This week was supposed to reveal the FDA's decision on Dai-Ichii Sankyo and Eli Lilly's anticlotting drug prasugrel. That one's in the same chemical class as Plavix (clopidogrel), and works by the same mechanism. Since Plavix did about eight billion dollars of business last year, and the anticlotting area seems to be a limitlessly huge market in general, you can understand why another drug is entering the space.
Both clopidogrel and pasugrel are prodrugs - their structures, as they come out of the bottle, are inactive. But they're converted by cytochrome P450 enzymes in the liver to their active forms, which bind irreversibly to the P2Y12 purinergic receptor on platelets. The clopidogrel link above shows the active form - that thiophene ring gets broken open, and a reactive SH is exposed. The P2Y12 receptor mediates platelet aggregation, so shutting it down extends clotting time.
A few points: for one, you'll note that the structures of the two drugs are very similar indeed. Is pasugrel just a "me-too", then? Well, it certainly is trying to do the same thing by the same mechanism, but as I've said here many times, it's hard to sell a drug unless you can point to some difference.
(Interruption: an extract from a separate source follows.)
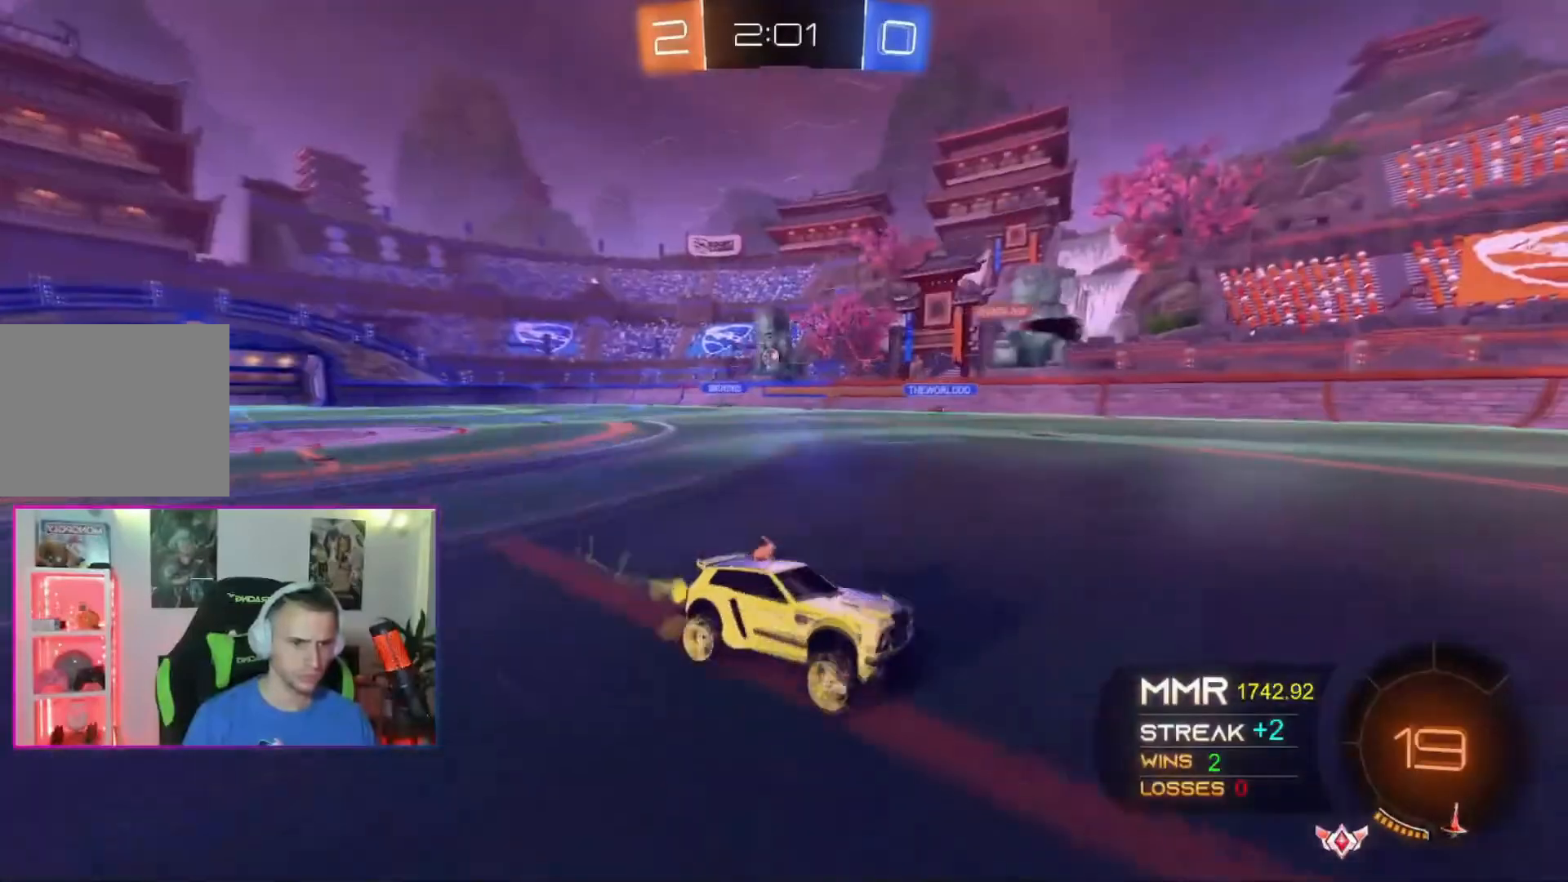
{"buttons": [], "left_stick": "center", "events": [[33, "left_stick", "center"]]}
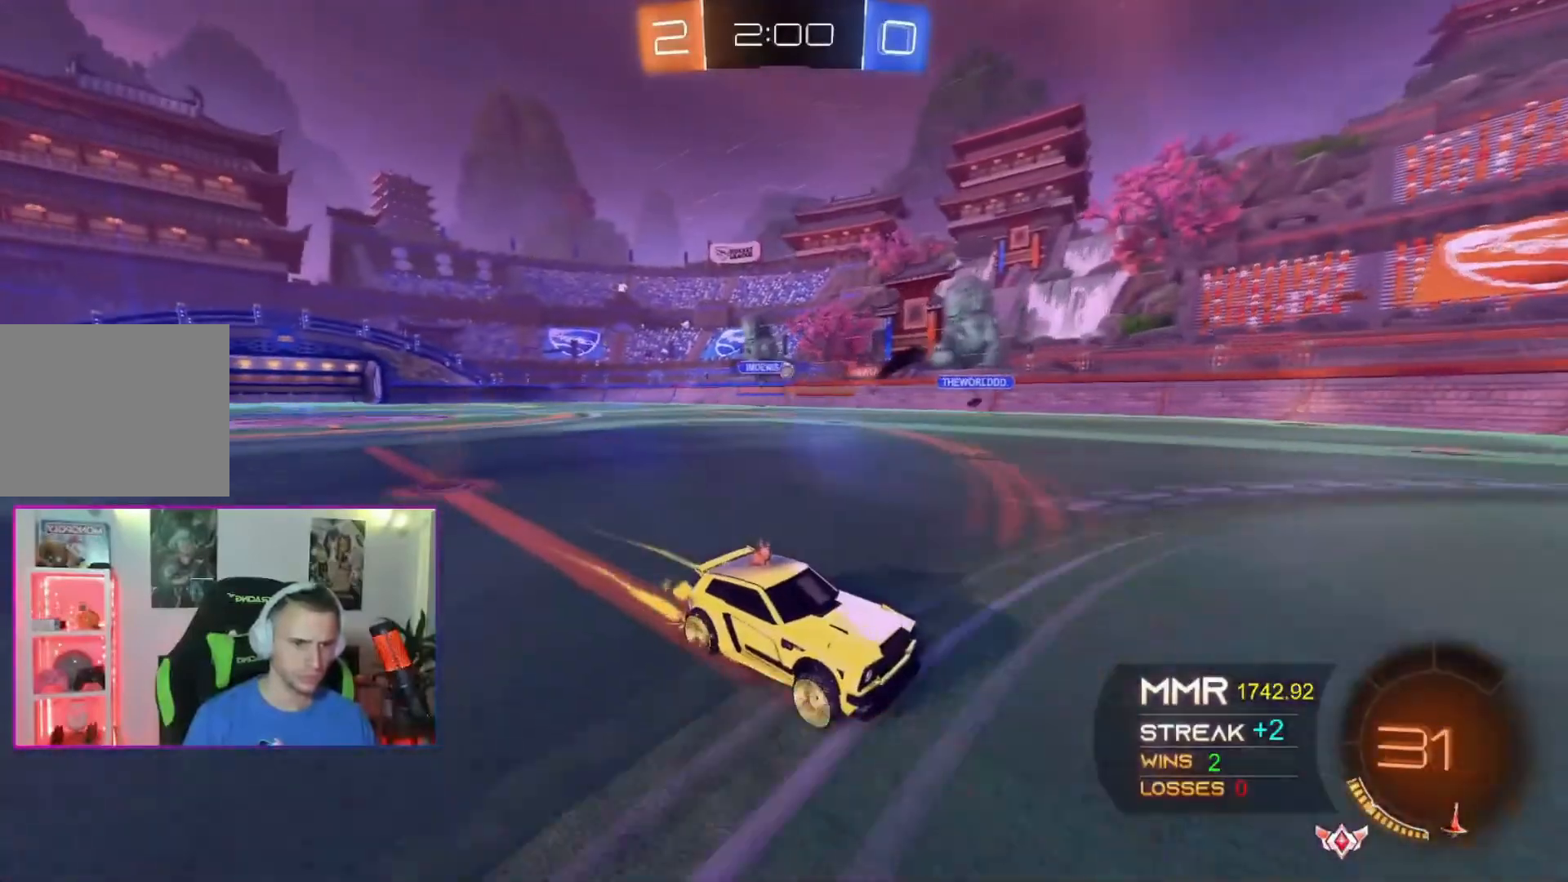
{"buttons": [], "left_stick": "left", "events": [[34, "left_stick", "left"]]}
The advantage that prasugrel has is that its metabolic activation takes place through a broader number of liver enzymes, so more of the active metabolite is produced across a wider patient population. And it is indeed about ten times more potent in humans - which may, though, prove to be its downfall.
In the clinic, the large TRITON-TIMI trial ran the two drugs head to head in over 13,000 patients, which is certainly the expensive (and definitive) way to go. The end result was that the prasugrel-treated group had fewer cardiovascular problems of all kinds (good!), but more episodes of severe bleeding (bad!). Overall mortality was the same between the two groups, and that's where the arguing has started. There's a lot of room to break down the numbers more thoroughly to see if there's some real benefit to the drug (or alternatively, to show that it really isn't any more useful than Plavix).
Of course, this is the job of the FDA. And now it seems that they've chosen to punt, delaying their decision by three months. Since the companies don't seem to have been asked to submit any more data, this seems to be an internal wrangle at the agency. I'm not sure what they're going to accomplish by holding their heads and moaning for another quarter, unless the hope is that the numbers can be crunched in some direction which will offer enough of a fingerhold to justify a decision. This is a very, very close call.
If I had to predict - and hey, I write this blog, so I've got a license to do that sort of thing - I'd say that the agency will ultimately approve the drug, but with label restrictions. In the end, they'll turf the problem over to the cardiologists, but with enough warning language on it that no one should be surprised if patients bleed out on occasion. The best outcome would be for some sort of clinical sign to indicate which patients should avoid the drug. The FDA will probably head in that direction, since it appears that the majority of bleeding problems occurred in the oldest and/or lowest-body-weight groups in the trial.
Update: but is that the case? Looking at the NEJM paper, it appears that patients not in these groups did have better efficacy with prasugrel, which improves the numbers. But the hazard ratio for major bleeding was 1.42 in the risky patients (>75 years old, or body weight < 60 kilos, or history of stroke/TIA), but still 1.24 in the ones outside these groups. So it's not at all fair to say that most of the bleeding events were in the risky patients - frankly, it looks like everyone bled, but the healthier cohort just responded better to the drug at the same time. That complicates my guess in the above paragraph, and raises the worst-case chance that the FDA might want to wait until the current trial comes in. What a mess. . .
There's another 10,000 patient study underway which might clarify the situation, or might just emphasize what a tied-up tangle it all is. In the end, I think that the FDA will let the drug be sold until that one finishes up, with the option to revise its opinion when the data come in. The three-month delay will serve to show how seriously they're taking all the safety issues - a big political consideration these days - and to work up the most bulletproof labeling they can come up with.